# problem SD card



## TremulousTetra (Sep 4, 2011)

Right, this is a bit complicated. Basically having problems with a Micro SD card.

On my Micro SD card there is mostly MP3s. In each directory there are strange artefacts from previous file installations. Another anomaly is, I can delete everything on the SD card to the recycle bin, or do a permanent delete, either way the next time I go to the SD card all the files and directories have returned.

I have tried formatting the SD card by using my computer, right click on the drive, format, okay, clicking okay when it warns of the deletion of all your files. It starts the process, but then tells me that the drive format was not complete.
Several times the computer has prompted me to do a scan of the disk, which I have done.

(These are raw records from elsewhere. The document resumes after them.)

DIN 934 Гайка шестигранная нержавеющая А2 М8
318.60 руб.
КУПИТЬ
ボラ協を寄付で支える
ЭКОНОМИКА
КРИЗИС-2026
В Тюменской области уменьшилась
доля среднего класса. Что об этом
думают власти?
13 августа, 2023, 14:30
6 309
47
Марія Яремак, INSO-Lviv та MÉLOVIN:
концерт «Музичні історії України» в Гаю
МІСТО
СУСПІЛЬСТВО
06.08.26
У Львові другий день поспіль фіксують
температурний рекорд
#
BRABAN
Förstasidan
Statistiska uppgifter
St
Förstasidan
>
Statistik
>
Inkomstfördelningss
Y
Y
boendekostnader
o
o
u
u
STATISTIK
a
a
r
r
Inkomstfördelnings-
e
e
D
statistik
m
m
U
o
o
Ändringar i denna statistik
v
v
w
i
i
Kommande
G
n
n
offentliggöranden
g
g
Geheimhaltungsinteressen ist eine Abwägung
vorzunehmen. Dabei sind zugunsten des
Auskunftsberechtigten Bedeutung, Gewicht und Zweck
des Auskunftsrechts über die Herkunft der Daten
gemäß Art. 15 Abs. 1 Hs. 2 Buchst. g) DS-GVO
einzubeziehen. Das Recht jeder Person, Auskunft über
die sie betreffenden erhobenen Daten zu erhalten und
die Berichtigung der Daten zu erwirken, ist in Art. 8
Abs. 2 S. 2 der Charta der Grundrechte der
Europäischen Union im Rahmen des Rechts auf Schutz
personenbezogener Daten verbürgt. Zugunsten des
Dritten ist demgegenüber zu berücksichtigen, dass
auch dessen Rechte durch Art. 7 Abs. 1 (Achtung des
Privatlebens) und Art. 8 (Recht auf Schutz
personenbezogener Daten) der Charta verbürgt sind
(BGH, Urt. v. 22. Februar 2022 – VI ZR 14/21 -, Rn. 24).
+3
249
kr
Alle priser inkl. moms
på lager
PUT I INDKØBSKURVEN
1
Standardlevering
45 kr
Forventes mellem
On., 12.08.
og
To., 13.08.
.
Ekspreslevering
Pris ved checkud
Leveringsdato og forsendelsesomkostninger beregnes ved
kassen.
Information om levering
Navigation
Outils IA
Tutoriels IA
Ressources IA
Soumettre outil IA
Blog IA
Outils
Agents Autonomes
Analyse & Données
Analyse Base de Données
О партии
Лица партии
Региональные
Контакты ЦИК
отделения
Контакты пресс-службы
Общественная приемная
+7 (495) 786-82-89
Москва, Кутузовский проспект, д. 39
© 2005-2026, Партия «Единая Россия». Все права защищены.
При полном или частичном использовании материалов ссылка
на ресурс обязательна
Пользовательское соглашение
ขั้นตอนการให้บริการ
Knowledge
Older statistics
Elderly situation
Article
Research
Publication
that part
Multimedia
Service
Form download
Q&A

I have Windows 7 64-bit operating system. I have my Micro SD card in a USB card reader.

any suggestions?


----------



## TremulousTetra (Sep 4, 2011)

I tried formatting at the command prompt, when I get this message.
At the DOS command line, the SD card formats, however when it gets to the last 1% it says "invalid media or track 0 bad - disc unusable."

Looks like the SD card may be bad.


----------



## editor (Sep 4, 2011)

Sounds like a borked card to me. If you've got a SD adapter, try putting it in a camera and formatting it from there.


----------



## TremulousTetra (Sep 4, 2011)

ResistanceMP3 said:


> I tried formatting at the command prompt, when I get this message.
> At the DOS command line, the SD card formats, however when it gets to the last 1% it says "invalid media or track 0 bad - disc unusable."
> 
> Looks like the SD card may be bad.





editor said:


> Sounds like a borked card to me. If you've got a SD adapter, try putting it in a camera and formatting it from there.


1. *borked* To have totally fucked something up. Usually by doing something stupid. Specifically used to describe technology that is broken. Example 1....

lol, yup.


----------